*** Record set

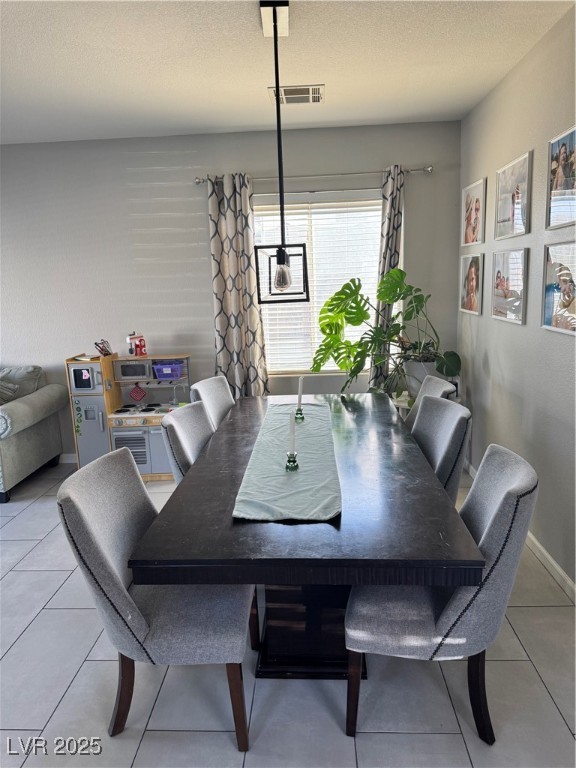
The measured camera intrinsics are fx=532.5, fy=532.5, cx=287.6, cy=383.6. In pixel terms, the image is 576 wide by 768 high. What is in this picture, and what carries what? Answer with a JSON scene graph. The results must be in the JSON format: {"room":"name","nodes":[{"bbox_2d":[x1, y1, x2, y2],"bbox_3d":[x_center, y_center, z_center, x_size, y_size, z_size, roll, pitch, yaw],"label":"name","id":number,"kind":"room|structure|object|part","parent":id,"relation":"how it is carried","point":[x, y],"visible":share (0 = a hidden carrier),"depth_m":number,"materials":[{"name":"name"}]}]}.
{"room":"dining room","nodes":[
{"label":"dining room","id":0,"kind":"room"},
{"bbox_2d":[0,122,461,455],"bbox_3d":[-1.537,-0.652,4.537,5.723,2.657,0.163,-1,11,3],"label":"back wall","id":1,"kind":"structure","parent":0,"point":[203,229],"depth_m":4.29,"materials":[{"name":"grey paint"}]},
{"bbox_2d":[58,453,76,462],"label":"baseboard","id":2,"kind":"structure","parent":1,"relation":"attached to","point":[73,457],"depth_m":4.67,"materials":[{"name":"white paint"}]},
{"bbox_2d":[194,165,432,184],"bbox_3d":[0.195,-1.601,4.090,1.835,0.061,0.128,-1,11,3],"label":"curtain rod","id":3,"kind":"object","parent":1,"relation":"attached to","point":[431,168],"visible":0.76,"depth_m":4.04,"materials":[{"name":"silver metal"}]},
{"bbox_2d":[208,172,268,397],"bbox_3d":[-0.389,-0.517,4.271,0.452,2.240,0.120,-1,11,3],"label":"left curtain","id":4,"kind":"object","parent":3,"relation":"hanging from","point":[252,325],"visible":0.87,"depth_m":4.23,"materials":[{"name":"fabric"}]},
{"bbox_2d":[369,162,404,392],"bbox_3d":[0.837,-0.625,4.199,0.364,2.089,0.116,-1,11,3],"label":"curtain","id":5,"kind":"object","parent":3,"relation":"hanging from","point":[385,239],"visible":0.55,"depth_m":4.12,"materials":[{"name":"grey fabric"}]},
{"bbox_2d":[253,189,384,373],"bbox_3d":[0.252,-0.781,4.413,1.217,1.452,0.131,-1,11,3],"label":"window","id":6,"kind":"structure","parent":1,"relation":"in","point":[329,365],"depth_m":4.39,"materials":[{"name":"white glass"}]},
{"bbox_2d":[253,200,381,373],"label":"window blinds","id":7,"kind":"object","parent":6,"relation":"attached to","point":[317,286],"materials":[{"name":"white plastic"}]},
{"bbox_2d":[0,0,573,144],"bbox_3d":[-1.621,-1.436,1.469,5.950,0.109,5.775,-1,11,3],"label":"ceiling","id":8,"kind":"structure","parent":0,"point":[249,118],"depth_m":2.82,"materials":[{"name":"white paint"}]},
{"bbox_2d":[253,0,309,304],"bbox_3d":[-0.040,-1.001,2.393,0.219,1.261,0.328,-1,11,3],"label":"pendant light","id":9,"kind":"object","parent":8,"relation":"hanging from","point":[282,260],"visible":1,"depth_m":2.39,"materials":[{"name":"black metal"}]},
{"bbox_3d":[-0.027,-0.495,2.447,0.081,0.133,0.085,-1,11,3],"label":"bulb","id":10,"kind":"part","parent":9,"relation":"part of","materials":[{"name":"clear glass"}]},
{"bbox_2d":[267,85,324,103],"bbox_3d":[0.058,-1.820,3.352,0.350,0.019,0.249,-1,11,3],"label":"ceiling vent","id":11,"kind":"object","parent":8,"relation":"attached to","point":[306,89],"visible":0.96,"depth_m":3.33,"materials":[{"name":"white metal"}]},
{"bbox_2d":[0,457,575,767],"bbox_3d":[-1.845,1.302,1.822,6.744,0.100,6.028,-1,11,3],"label":"floor","id":12,"kind":"structure","parent":0,"point":[363,742],"depth_m":1.99,"materials":[{"name":"grey tile"}]},
{"bbox_2d":[0,363,66,501],"bbox_3d":[-3.011,0.353,4.168,2.175,0.920,0.940,-1,11,3],"label":"sofa","id":13,"kind":"object","parent":12,"relation":"on","point":[19,409],"visible":1,"depth_m":4.14,"materials":[{"name":"grey fabric"}]},
{"bbox_2d":[0,378,18,404],"bbox_3d":[-2.330,0.089,4.085,0.459,0.335,0.346,-1,11,3],"label":"throw pillow","id":14,"kind":"object","parent":13,"relation":"on","point":[11,389],"visible":0.85,"depth_m":4.09,"materials":[{"name":"grey fabric"}]},
{"bbox_2d":[67,350,190,478],"bbox_3d":[-1.193,0.240,4.303,0.948,0.953,0.444,-1,11,3],"label":"play kitchen","id":15,"kind":"object","parent":12,"relation":"on","point":[90,404],"visible":0.57,"depth_m":4.18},
{"bbox_2d":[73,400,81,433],"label":"magnets","id":16,"kind":"object","parent":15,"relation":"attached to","point":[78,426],"visible":0.99,"depth_m":4.27,"materials":[{"name":"green"}]},
{"bbox_2d":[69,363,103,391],"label":"toy freezer door","id":17,"kind":"object","parent":15,"relation":"in","point":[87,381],"visible":0.9,"depth_m":4.13,"materials":[{"name":"wood"}]},
{"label":"door","id":18,"kind":"part","parent":15,"relation":"part of","materials":[{"name":"grey wood"}]},
{"bbox_2d":[94,339,112,356],"bbox_3d":[-1.490,-0.288,4.296,0.134,0.132,0.136,-1,11,3],"label":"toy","id":19,"kind":"object","parent":15,"relation":"on","point":[105,350],"visible":0.98,"depth_m":4.28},
{"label":"grille","id":20,"kind":"part","parent":15,"relation":"part of","materials":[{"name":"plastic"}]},
{"bbox_2d":[115,359,153,380],"bbox_3d":[-1.217,-0.127,4.347,0.315,0.149,0.258,-1,11,3],"label":"microwave","id":21,"kind":"object","parent":15,"relation":"in","point":[122,370],"visible":0.98,"depth_m":4.24,"materials":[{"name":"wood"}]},
{"bbox_2d":[126,332,146,356],"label":"toy mixer","id":22,"kind":"object","parent":15,"relation":"on","point":[130,338],"visible":0.99,"depth_m":4.26,"materials":[{"name":"red"}]},
{"bbox_2d":[129,384,146,401],"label":"pot holder","id":23,"kind":"object","parent":15,"relation":"hanging from","point":[133,394],"visible":0.98,"depth_m":4.39,"materials":[{"name":"red fabric"}]},
{"bbox_2d":[152,360,184,378],"bbox_3d":[-0.948,-0.109,4.285,0.250,0.111,0.195,-1,11,3],"label":"basket","id":24,"kind":"object","parent":15,"relation":"in","point":[170,373],"visible":0.96,"depth_m":4.21,"materials":[{"name":"purple plastic"}]},
{"bbox_2d":[56,447,257,752],"bbox_3d":[-0.403,0.710,1.888,0.591,0.919,0.513,-1,11,3],"label":"dining chair","id":25,"kind":"object","parent":12,"relation":"on","point":[90,533],"visible":0.87,"depth_m":1.72,"materials":[{"name":"grey fabric"}]},
{"bbox_2d":[161,400,214,483],"bbox_3d":[-0.286,0.556,2.669,0.578,0.929,0.508,-1,11,3],"label":"dining chair","id":26,"kind":"object","parent":12,"relation":"on","point":[192,446],"visible":0.26,"depth_m":2.55,"materials":[{"name":"grey fabric"}]},
{"bbox_2d":[190,375,234,431],"bbox_3d":[-0.276,0.431,3.321,0.574,0.917,0.493,2,12,19],"label":"dining chair","id":27,"kind":"object","parent":12,"relation":"on","point":[223,392],"visible":0.24,"depth_m":3.32,"materials":[{"name":"grey fabric"}]},
{"bbox_2d":[129,393,481,678],"bbox_3d":[0.100,0.634,2.602,1.032,0.749,2.147,-1,11,3],"label":"dining table","id":28,"kind":"object","parent":12,"relation":"on","point":[190,544],"visible":0.86,"depth_m":1.78,"materials":[{"name":"wood"}]},
{"bbox_2d":[232,400,340,521],"bbox_3d":[0.033,0.266,2.536,0.366,0.019,1.674,-1,11,3],"label":"table runner","id":29,"kind":"object","parent":28,"relation":"on","point":[307,468],"visible":0.91,"depth_m":2.12,"materials":[{"name":"fabric"}]},
{"bbox_2d":[285,451,298,470],"bbox_3d":[0.015,0.305,2.137,0.057,0.074,0.060,-1,11,3],"label":"candle holder","id":30,"kind":"object","parent":29,"relation":"on","point":[288,460],"visible":0.95,"depth_m":2.12,"materials":[{"name":"green glass"}]},
{"bbox_2d":[288,411,295,453],"bbox_3d":[0.015,0.230,2.176,0.044,0.243,0.044,-1,11,3],"label":"candle","id":31,"kind":"object","parent":30,"relation":"in","point":[291,436],"visible":0.87,"depth_m":2.16,"materials":[{"name":"white wax"}]},
{"bbox_2d":[294,406,304,421],"bbox_3d":[0.057,0.156,2.843,0.062,0.078,0.063,-1,11,3],"label":"candle holder","id":32,"kind":"object","parent":29,"relation":"on","point":[299,413],"visible":0.92,"depth_m":2.83,"materials":[{"name":"glass"}]},
{"bbox_2d":[297,375,303,405],"bbox_3d":[0.065,0.059,2.882,0.047,0.232,0.047,-1,11,3],"label":"candle","id":33,"kind":"object","parent":32,"relation":"in","point":[299,392],"visible":0.94,"depth_m":2.87,"materials":[{"name":"white wax"}]},
{"bbox_2d":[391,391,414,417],"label":"plant stand","id":34,"kind":"object","parent":12,"relation":"on","point":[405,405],"visible":0.19,"depth_m":4.07,"materials":[{"name":"white"}]},
{"bbox_2d":[403,359,439,396],"bbox_3d":[1.053,-0.037,4.066,0.356,0.303,0.351,-1,11,3],"label":"plant pot","id":35,"kind":"object","parent":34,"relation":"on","point":[415,363],"visible":0.47,"depth_m":3.95,"materials":[{"name":"white"}]},
{"bbox_2d":[312,266,460,397],"bbox_3d":[0.701,-0.372,3.914,1.040,0.941,0.831,-1,11,3],"label":"monstera plant","id":36,"kind":"object","parent":35,"relation":"in","point":[339,297],"visible":0.91,"depth_m":3.87,"materials":[{"name":"green plant"}]},
{"bbox_2d":[405,374,457,428],"bbox_3d":[0.661,0.440,3.095,0.559,0.930,0.512,-1,11,3],"label":"dining chair","id":37,"kind":"object","parent":12,"relation":"on","point":[437,381],"visible":0.13,"depth_m":3.06,"materials":[{"name":"grey fabric"}]},
{"bbox_2d":[410,396,470,501],"bbox_3d":[0.563,0.537,2.597,0.567,0.927,0.516,-1,11,3],"label":"dining chair","id":38,"kind":"object","parent":12,"relation":"on","point":[447,446],"visible":0.32,"depth_m":2.45,"materials":[{"name":"grey fabric"}]},
{"bbox_2d":[344,442,539,740],"bbox_3d":[0.512,0.682,1.868,0.602,0.913,0.511,-1,11,3],"label":"dining chair","id":39,"kind":"object","parent":12,"relation":"on","point":[496,584],"visible":0.81,"depth_m":1.68,"materials":[{"name":"grey fabric"}]},
{"bbox_2d":[457,2,575,590],"bbox_3d":[1.334,-0.154,1.544,0.157,2.661,5.768,-1,11,3],"label":"right wall","id":40,"kind":"structure","parent":0,"point":[556,344],"depth_m":2.90,"materials":[{"name":"grey paint"}]},
{"bbox_2d":[459,251,483,315],"bbox_3d":[1.355,-0.743,3.947,0.029,0.427,0.416,-1,11,3],"label":"framed picture","id":41,"kind":"object","parent":40,"relation":"attached to","point":[470,270],"visible":0.98,"depth_m":3.92},
{"bbox_2d":[461,177,485,246],"bbox_3d":[1.348,-1.230,3.882,0.025,0.432,0.464,-1,11,3],"label":"framed picture","id":42,"kind":"object","parent":40,"relation":"attached to","point":[470,212],"visible":0.99,"depth_m":3.85},
{"bbox_2d":[491,247,527,324],"bbox_3d":[1.330,-0.596,3.204,0.030,0.418,0.483,-1,11,3],"label":"picture frame","id":43,"kind":"object","parent":40,"relation":"attached to","point":[518,273],"visible":0.99,"depth_m":3.17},
{"bbox_2d":[494,148,532,239],"bbox_3d":[1.328,-1.096,3.159,0.025,0.433,0.522,-1,11,3],"label":"picture frame","id":44,"kind":"object","parent":40,"relation":"attached to","point":[504,220],"visible":0.99,"depth_m":3.12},
{"bbox_2d":[463,460,575,600],"bbox_3d":[1.330,1.096,1.870,0.014,0.086,5.295,-1,11,3],"label":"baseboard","id":45,"kind":"structure","parent":40,"relation":"attached to","point":[560,571],"depth_m":2.72,"materials":[{"name":"white paint"}]},
{"bbox_2d":[540,239,575,335],"bbox_3d":[1.303,-0.454,2.497,0.030,0.416,0.442,-1,11,3],"label":"picture frame","id":46,"kind":"object","parent":40,"relation":"attached to","point":[564,291],"visible":1,"depth_m":2.56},
{"bbox_2d":[545,123,575,229],"bbox_3d":[1.299,-0.954,2.480,0.027,0.424,0.389,-1,11,3],"label":"picture frame","id":47,"kind":"object","parent":40,"relation":"attached to","point":[564,155],"visible":1,"depth_m":2.52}
]}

******

*Instructions to follow:* Find every line in the records above that contains the word "door", and copy each one.

*Answer area:*
{"bbox_2d":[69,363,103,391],"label":"toy freezer door","id":17,"kind":"object","parent":15,"relation":"in","point":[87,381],"visible":0.9,"depth_m":4.13,"materials":[{"name":"wood"}]},
{"label":"door","id":18,"kind":"part","parent":15,"relation":"part of","materials":[{"name":"grey wood"}]},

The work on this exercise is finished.